When the colonial system botches investigations and justice isn’t served, the only means through which Indigenous people can appeal are those embedded in the very same justice system that just failed them.

Richelle says, “I know what is wrong with the system: every door gets slammed in our face.” Richelle has navigated each and every so-called accountability and complaints process in the province. She’s launched appeals and met with the Public Complaints Commission, the Board of Police Commissioners, the Ministry of Justice, and the Ombudsman Saskatchewan office, among countless others. “I went to every door and they open it and then slam it – but then pat themselves on the back. They congratulate themselves when they say they did a good job. Each side backs up the other.”

This article is not just about Haven and Colten, because their cases are emblematic of the norm: a two-tiered justice system in which families are left to deal with endless failures by police, coroners’ offices, and courts (if they ever even make it to court). In the days after Stanley’s acquittal, Debbie was in Ottawa demanding justice for Colten, and Richelle was filing paperwork to access public records in her son’s case. Less than two weeks later, Raymond Cormier was acquitted in the murder of Tina Fontaine, in which the accused didn’t even launch a defence and yet was acquitted of charges that he rolled Fontaine into a duvet, weighed it down with rocks, and threw her body in the Red River. Two weeks later, the Supreme Court announced that it would review the order for a new trial in the Cindy Gladue case. Gladue died as a result of an 11-cm wound that prompted the experts to bring her preserved vagina into court – and the jury still found the accused not guilty. This is not an exhaustive list. It is a list that represents one month. In this system, what is decent and acceptable changes depending on the skin colour of witnesses, perpetrators, and victims.

“I went to every door and they open it and then slam it – but then pat themselves on the back.”

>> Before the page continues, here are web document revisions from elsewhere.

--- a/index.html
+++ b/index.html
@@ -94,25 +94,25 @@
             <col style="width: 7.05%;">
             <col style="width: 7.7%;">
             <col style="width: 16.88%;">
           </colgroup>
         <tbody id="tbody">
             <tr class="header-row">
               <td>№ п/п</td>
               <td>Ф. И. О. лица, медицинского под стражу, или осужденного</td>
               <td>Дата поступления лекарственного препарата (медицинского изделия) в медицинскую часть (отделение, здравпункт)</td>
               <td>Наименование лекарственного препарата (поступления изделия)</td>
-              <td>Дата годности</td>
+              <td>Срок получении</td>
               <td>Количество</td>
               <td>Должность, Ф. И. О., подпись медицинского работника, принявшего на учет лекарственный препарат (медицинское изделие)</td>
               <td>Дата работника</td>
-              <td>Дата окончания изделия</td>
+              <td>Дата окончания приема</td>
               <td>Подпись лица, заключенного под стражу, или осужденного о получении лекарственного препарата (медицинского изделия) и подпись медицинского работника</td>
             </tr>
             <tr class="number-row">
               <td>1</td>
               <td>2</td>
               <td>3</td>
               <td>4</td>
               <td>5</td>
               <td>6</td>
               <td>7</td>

Richelle and Debbie are part of an ever-growing group of family members calling attention to the two-tiered justice system in this country. They are people that can be found at the rallies, marches, round dances, and camps that have sprung up across Canada. Finding herself in the unexpected role of community activist, Richelle comments, “there is not a handbook on challenging the system. I fly blindly and feel my way through the system.” Richelle, Debbie, and many others are entrenched in long battles seeking justice for their loved ones; attempting to grieve while confronted by a justice system that does not value their loss. It is a broad struggle that moves beyond individual cases: for justice to occur, Richelle notes, “we need total decolonization.”

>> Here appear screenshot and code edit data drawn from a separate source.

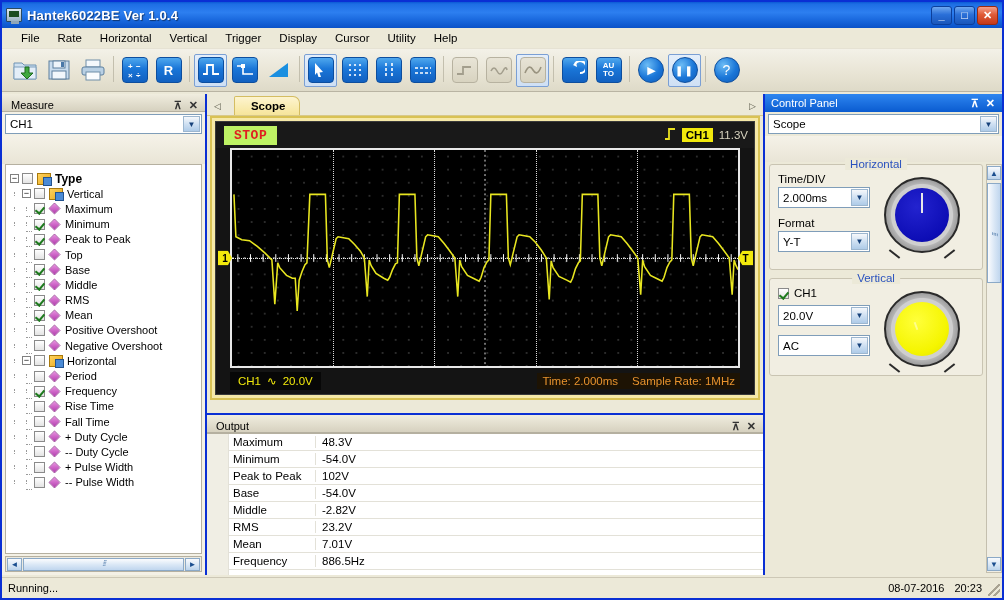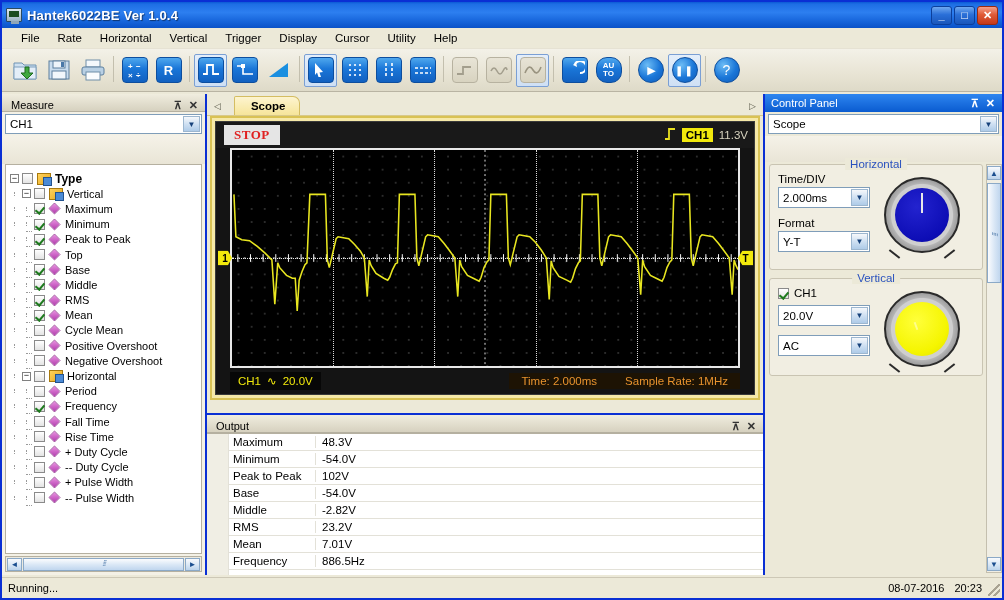--- a/index.html
+++ b/index.html
@@ -293,26 +293,26 @@
     min-height: 0;
   }
   .scope-top {
     height: 26px;
     display: flex; align-items: center;
     padding: 0 6px 0 8px;
     background: #191919;
     flex: 0 0 26px;
   }
   .stop-box {
-    background: #e5e5e5;
+    background: #bef264;
     color: #e02020;
     font-size: 13px; font-weight: bold;
     padding: 2px 10px;
     letter-spacing: .5px;
-    font-family: Liberation Serif, serif;
+    font-family: Liberation Mono, monospace;
     text-align: center;
   }
   .top-right { margin-left: auto; display: flex; align-items: center; gap: 6px; }
   .trig-glyph { color: #e8e020; font-size: 13px; font-weight: bold; line-height: 1; }
   .ch-badge {
     background: #f2e90c; color: #000;
     font-size: 11.5px; font-weight: bold;
     padding: 1px 4px;
   }
   .volt-text { color: #d8d4c0; font-size: 11.5px; }
@@ -377,22 +377,22 @@
     color: #f2e90c;
     font-size: 11.5px;
     padding: 2px 8px;
     display: flex; align-items: center; gap: 6px;
   }
   .time-info {
     margin-left: auto;
     background: #1d1304;
     color: #e8932e;
     font-size: 11.5px;
-    padding: 2px 12px;
-    display: flex; gap: 28px;
+    padding: 2px 5px;
+    display: flex; gap: 14px;
   }
 
   
   .dock-output {
     height: 162px; flex: 0 0 162px;
     background: #f4f1e6;
     border-top: 2px solid #0a2fd4;
     display: flex; flex-direction: column;
     margin-top: 13px;
   }
@@ -709,21 +709,21 @@
       </div>
     <div class="tb">
       <div class="sq">
         <svg width="20" height="18" viewBox="0 0 20 18">
           <path d="M15 12a6 6 0 10-5-9" fill="none" stroke="#fff" stroke-width="2.2"></path>
           <path d="M11 1l-3 3 4 2z" fill="#fff"></path>
         </svg>
       </div>
     </div>
     <div class="tb">
-      <div class="sq" style="font-size:8px;line-height:8px;text-align:center;border-radius:11px;">
+      <div class="sq" style="font-size:8px;line-height:8px;text-align:center;">
         <span>AU<br>TO</span>
       </div>
     </div>
     <div class="tb-sep">
         <i></i>
       </div>
     <div class="tb">
       <div class="circ">
           <span style="font-size:11px;margin-left:2px;">▶</span>
         </div>
@@ -828,27 +828,20 @@
             <span class="dots branch"></span>
             <span class="cbx on"></span>
             <span class="ico-diamond"></span>
             <span class="tlabel">Mean</span>
           </div>
           <div class="trow">
             <span class="dots"></span>
             <span class="dots branch"></span>
             <span class="cbx"></span>
             <span class="ico-diamond"></span>
-            <span class="tlabel">Cycle Mean</span>
-          </div>
-          <div class="trow">
-            <span class="dots"></span>
-            <span class="dots branch"></span>
-            <span class="cbx"></span>
-            <span class="ico-diamond"></span>
             <span class="tlabel">Positive Overshoot</span>
           </div>
           <div class="trow">
             <span class="dots"></span>
             <span class="dots branch"></span>
             <span class="cbx"></span>
             <span class="ico-diamond"></span>
             <span class="tlabel">Negative Overshoot</span>
           </div>
           <div class="trow">
@@ -870,28 +863,28 @@
             <span class="dots branch"></span>
             <span class="cbx on"></span>
             <span class="ico-diamond"></span>
             <span class="tlabel">Frequency</span>
           </div>
           <div class="trow">
             <span class="dots"></span>
             <span class="dots branch"></span>
             <span class="cbx"></span>
             <span class="ico-diamond"></span>
+            <span class="tlabel">Rise Time</span>
+          </div>
+          <div class="trow">
+            <span class="dots"></span>
+            <span class="dots branch"></span>
+            <span class="cbx"></span>
+            <span class="ico-diamond"></span>
             <span class="tlabel">Fall Time</span>
-          </div>
-          <div class="trow">
-            <span class="dots"></span>
-            <span class="dots branch"></span>
-            <span class="cbx"></span>
-            <span class="ico-diamond"></span>
-            <span class="tlabel">Rise Time</span>
           </div>
           <div class="trow">
             <span class="dots"></span>
             <span class="dots branch"></span>
             <span class="cbx"></span>
             <span class="ico-diamond"></span>
             <span class="tlabel">+ Duty Cycle</span>
           </div>
           <div class="trow">
             <span class="dots"></span>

Camp Justice for our stolen children, in Regina, Saskathewan, Treaty 4 territory. Photo by David Gray-Donald.

Postscript

We began writing in the hours after the Stanley verdict was announced and we completed our revisions while the not-guilty verdict was handed down in Fontaine’s death. On February 28, Richelle helped to start a camp on the lawn of Saskatchewan’s legislative assembly called “Justice for Our Stolen Children.” It is a space for Indigenous and settler families to come together for sustained resistance. Despite blizzards and threats of eviction, the camp has been standing for over one month – and counting.

Richelle Dubois is from Pasqua First Nation. She is a no-holds-barred, kick-ass mom and grassroots activist from Treaty 4 territory.

Michelle Stewart works on social justice issues including migrant justice and racialized policing. She lives on Treaty 4 territory and teaches about social justice. Her research focuses on how disabilities are taken up in the justice system in a settler state.